The two rivals were due to pick up where they left off on Sunday, as they struggled to reach an agreement on the cabinet, a key part of a February 28 deal that curbed weeks of deadly clashes set off by Kibaki's disputed re-election in December.

Kibaki and Odinga, who claims he was robbed of the presidency, have blamed each other for the deadlock that has heightened anxiety among Kenyans still reeling from the post-election violence.

Future prime minister Odinga has accused Kibaki's Party of National Unity (PNU) of taking a hardline position at the talks, started on March 17, on the implementation of the February 28 deal.

Odinga said Monday he recieved a letter from the Kibaki camp insisting that "the constitution grants the president exclusive executive powers to run his country on his own and that his powers supersede the provisions of the (power-sharing) accord."

"There was no point in meeting today to conclude discussions on the cabinet formation and constitution of the government," Odinga told a news conference.

He also said the two sides had been unable to reach an agreemement in six hours of talks on Sunday.

"I indicated that we had reached our irreducible minimum. The response to our magnanimity from the other side has been to retract every agreement that we have finalised," he said.

Kibaki, meanwhile, heaped blame on Odinga for refusing to attend Monday's meeting despite the fact they had agreed to resolve the outstanding issues by then.
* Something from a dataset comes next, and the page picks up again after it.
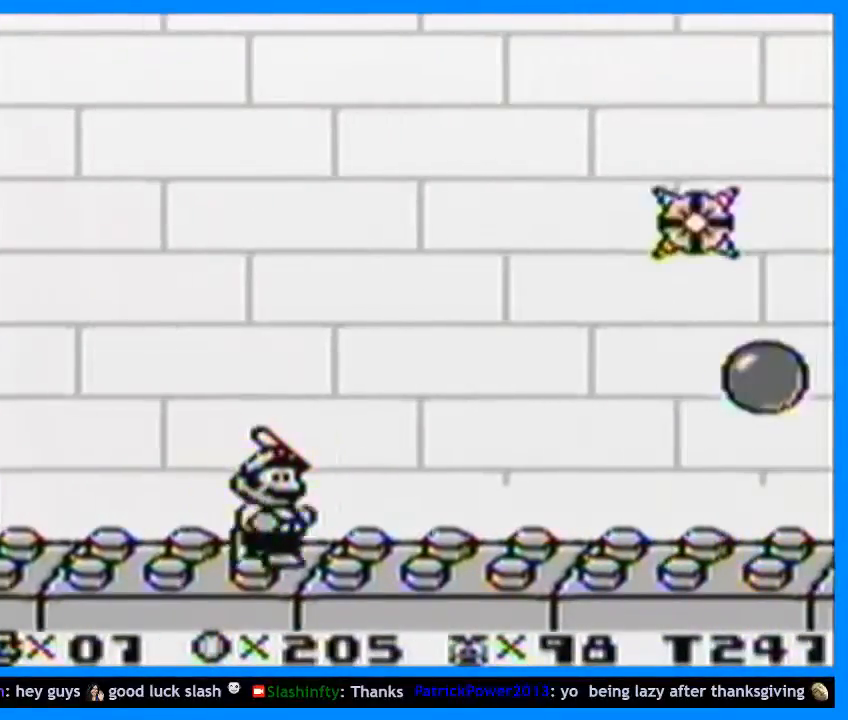
{"buttons": ["Y", "DPAD_RIGHT"], "events": []}
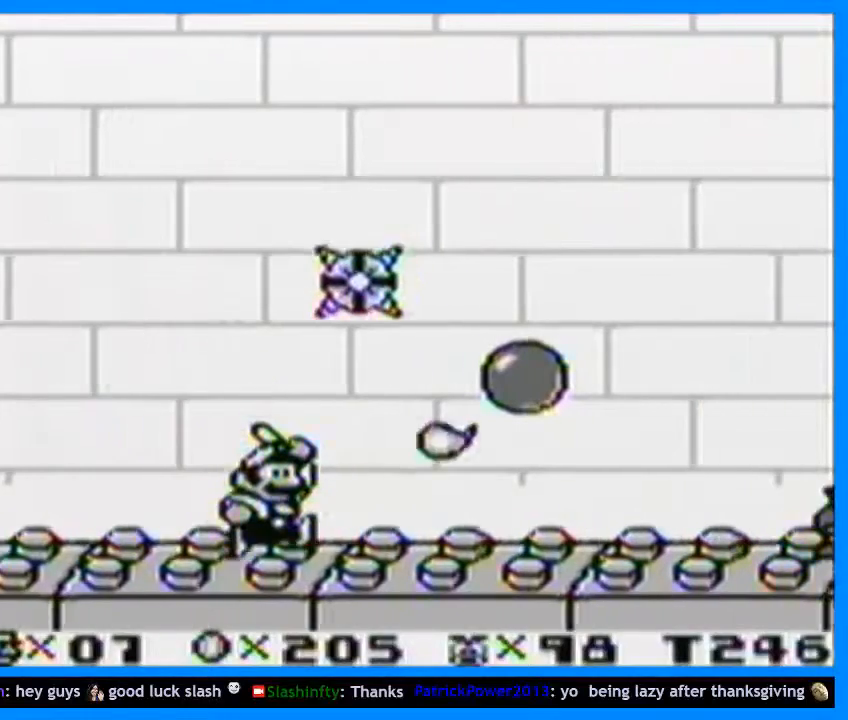
{"buttons": ["Y", "DPAD_RIGHT"], "events": []}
"I was ... suprised to recieve a letter this morning with new preconditions and ultimatums which are clearly not envisaged by the National Accord and Reconciliation Act," said Kibaki, who had called off a trip to an India-Africa summit in New Delhi.

Speaking at a news conference he invited Odinga to "engage constructively."
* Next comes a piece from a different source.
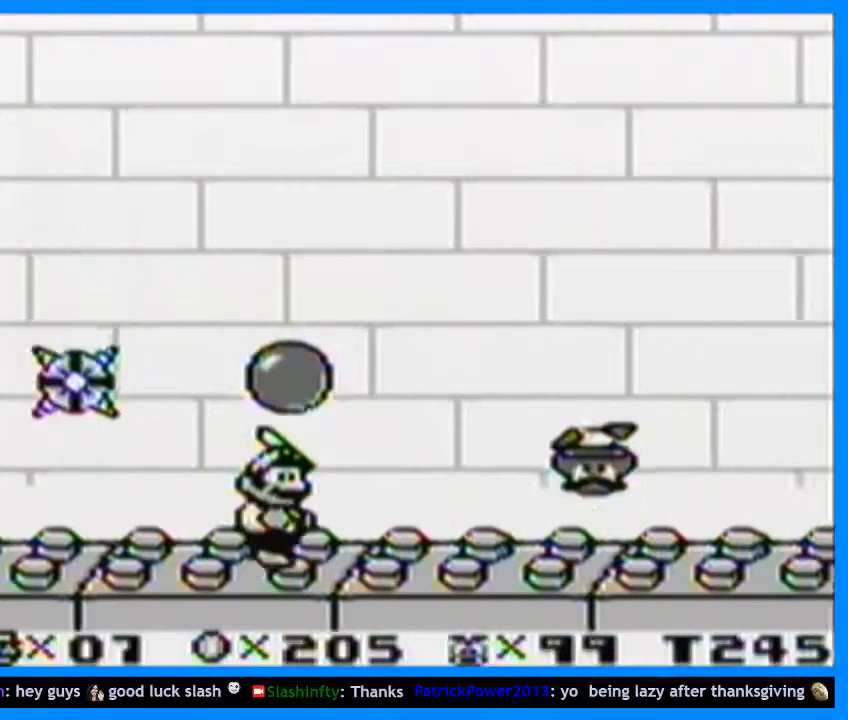
{"buttons": ["Y", "DPAD_RIGHT"], "events": []}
For his part, the ODM leader said he was still committed to talks with Kibaki.

"There is room for resolution of our differences between us. It requires the other side to come out and exhibit magnanimity and cooperation. They must see that the existence of this country is at stake and they need to walk an extra mile to meet us," Odinga said.

Odinga demanded Kibaki dissolve his current cabinet, which he formed shortly after he won the contested elections.

Meanwhile, with thousands still living in displacement camps across the country after being forced from their homes in post-election clashes, aid groups appealed for plastic tents, warning that the current rainy season would worsen conditions.

At least 1,500 people were killed and hundreds of thousands displaced in the violence that also choked the east African nation's mainstay tourism and agricultural sectors.

An outbreak of cholera was on Monday reported to have killed five people in a displaced people's camp in Naivasha, 90 kilometres (55 miles) northwest of the capital.

Meanwhile, church and civil groups have threatened mass action if Kenya's rival leaders fail to reduce the new cabinet to 24 members, arguing the country could ill afford a bloated government.

The ODM and the PNU have agreed to form a 40-member cabinet.

According to independent watchdogs, the average cost of running a ministry in Kenya is around eight billion shillings (130 million dollars) a year.